Table of Contents
Data Objects
Data sets are made up of data objects.A data object represents an entity.
Examples:
- sales database: customers, store items, sales
- medical database: patients, treatments
- university database: students, professors, courses
Also called samples , examples, instances, data points, objects, tuples.Data objects are described by attributes.
Database rows -> data objects; columns ->attributes.
Attribute (or dimensions, features, variables): a data field, representing a characteristic or feature of a data object.
E.g., customer _ID, name, address
Attribute Types:
- Nominal
- Binary
- Numeric: quantitative
- Interval-scaled
- Ratio-scaled
Nominal: categories, states, or “names of things”
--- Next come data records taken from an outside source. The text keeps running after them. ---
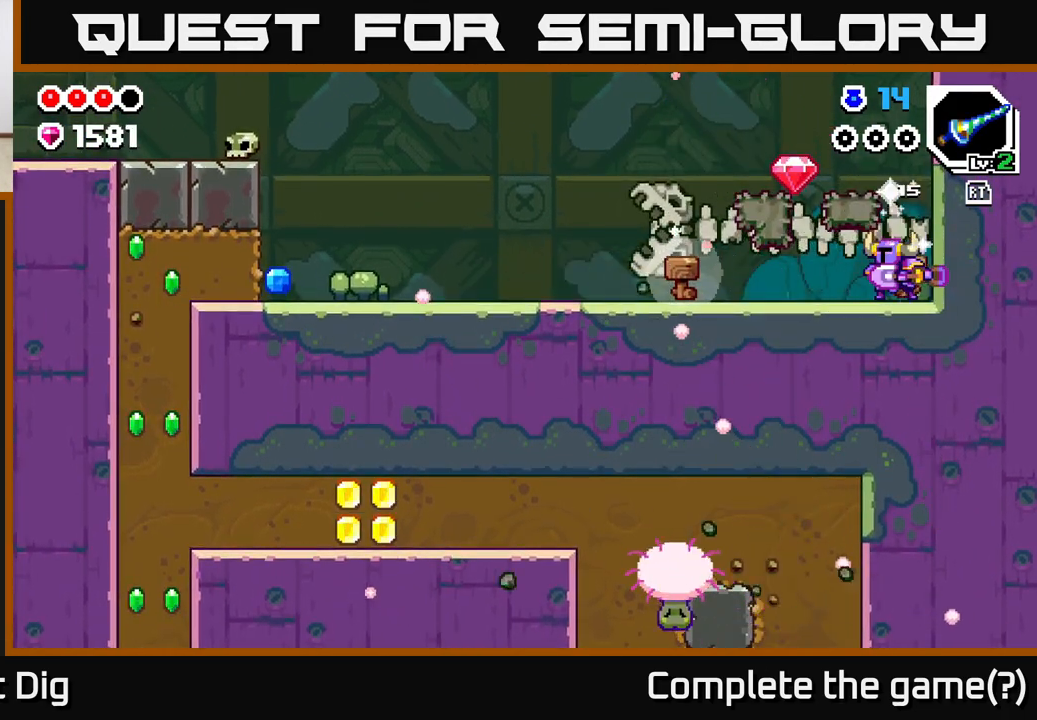
{"buttons": [], "left_stick": "left", "right_stick": "center", "events": [[17, "X", "down"], [133, "X", "up"], [300, "A", "down"], [467, "A", "up"]]}
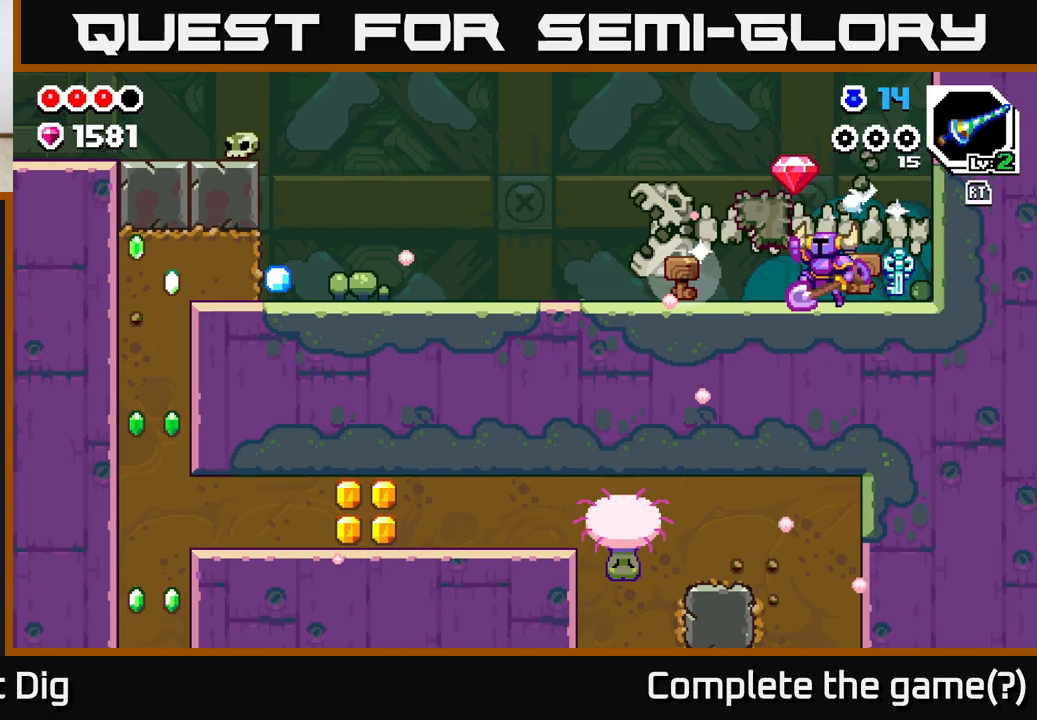
{"buttons": [], "left_stick": "left", "right_stick": "center", "events": [[50, "A", "down"], [167, "A", "up"], [283, "A", "down"], [350, "left_stick", "center"], [400, "A", "up"], [417, "left_stick", "left"]]}
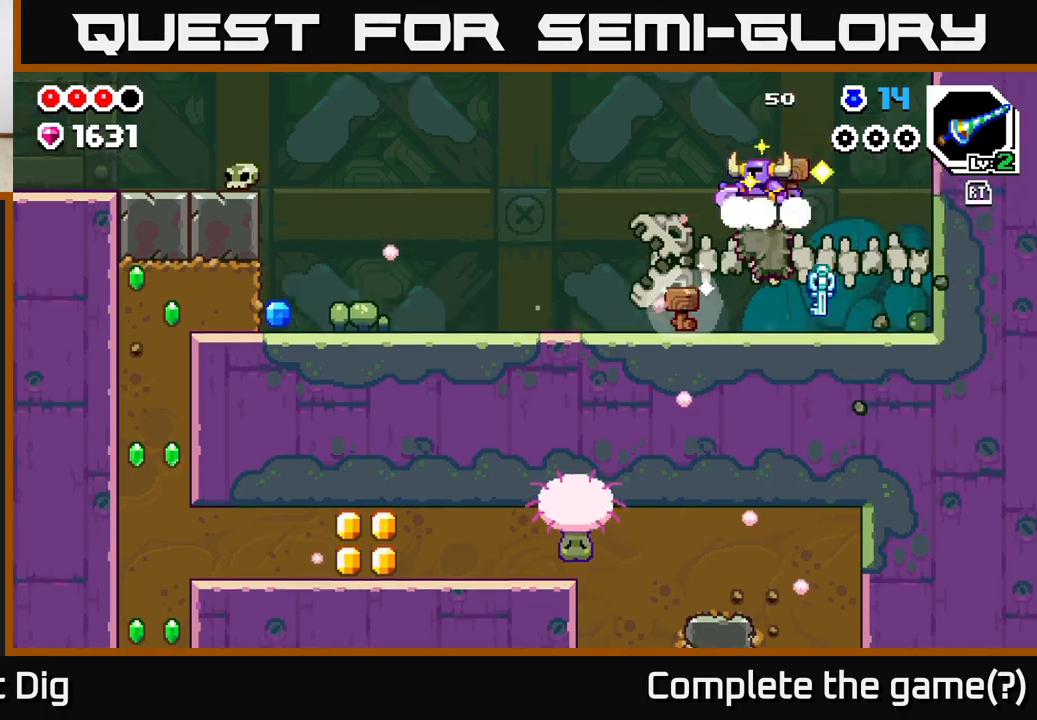
{"buttons": [], "left_stick": "left", "right_stick": "center", "events": [[267, "left_stick", "right"], [350, "left_stick", "down"], [417, "left_stick", "left"]]}
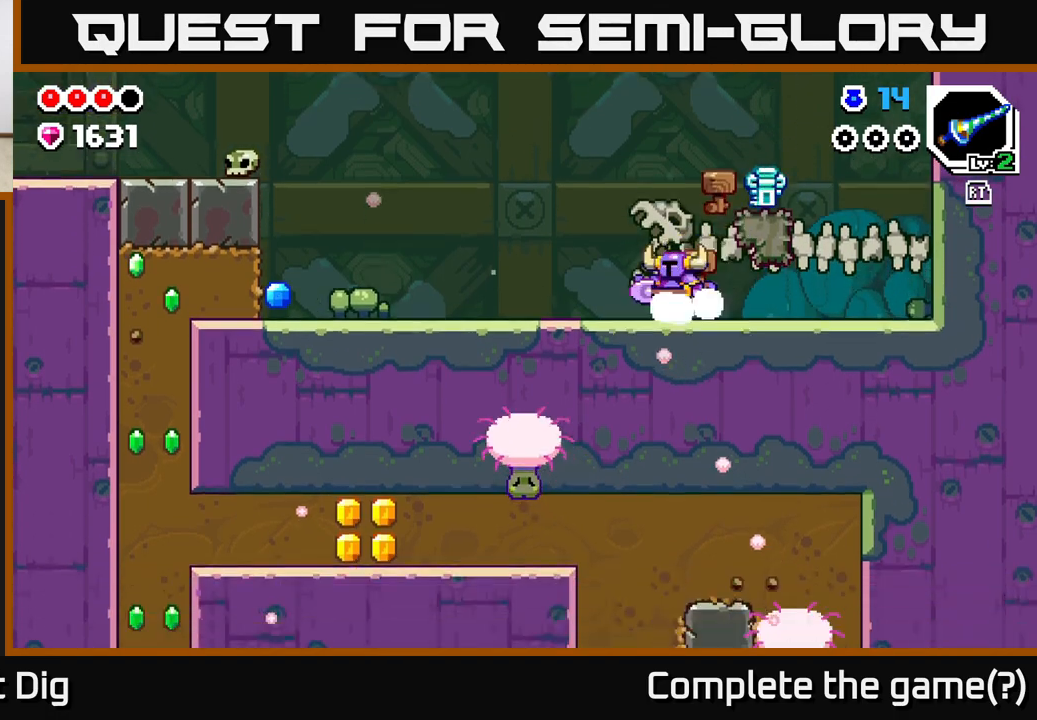
{"buttons": [], "left_stick": "left", "right_stick": "center", "events": []}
- Hair_color = {auburn, black, blond, brown, grey, red, white}
- marital status, occupation, ID numbers, zip codes
Binary
- Nominal attribute with only 2 states (0 and 1)
- Symmetric binary: both outcomes equally important
- e.g., gender
- Asymmetric binary: outcomes not equally important.
- e.g., medical test (positive vs. negative)
- Convention: assign 1 to most important outcome (e.g., HIV positive)
- Symmetric binary: both outcomes equally important
Ordinal
- Values have a meaningful order (ranking) but magnitude between successive values is not known.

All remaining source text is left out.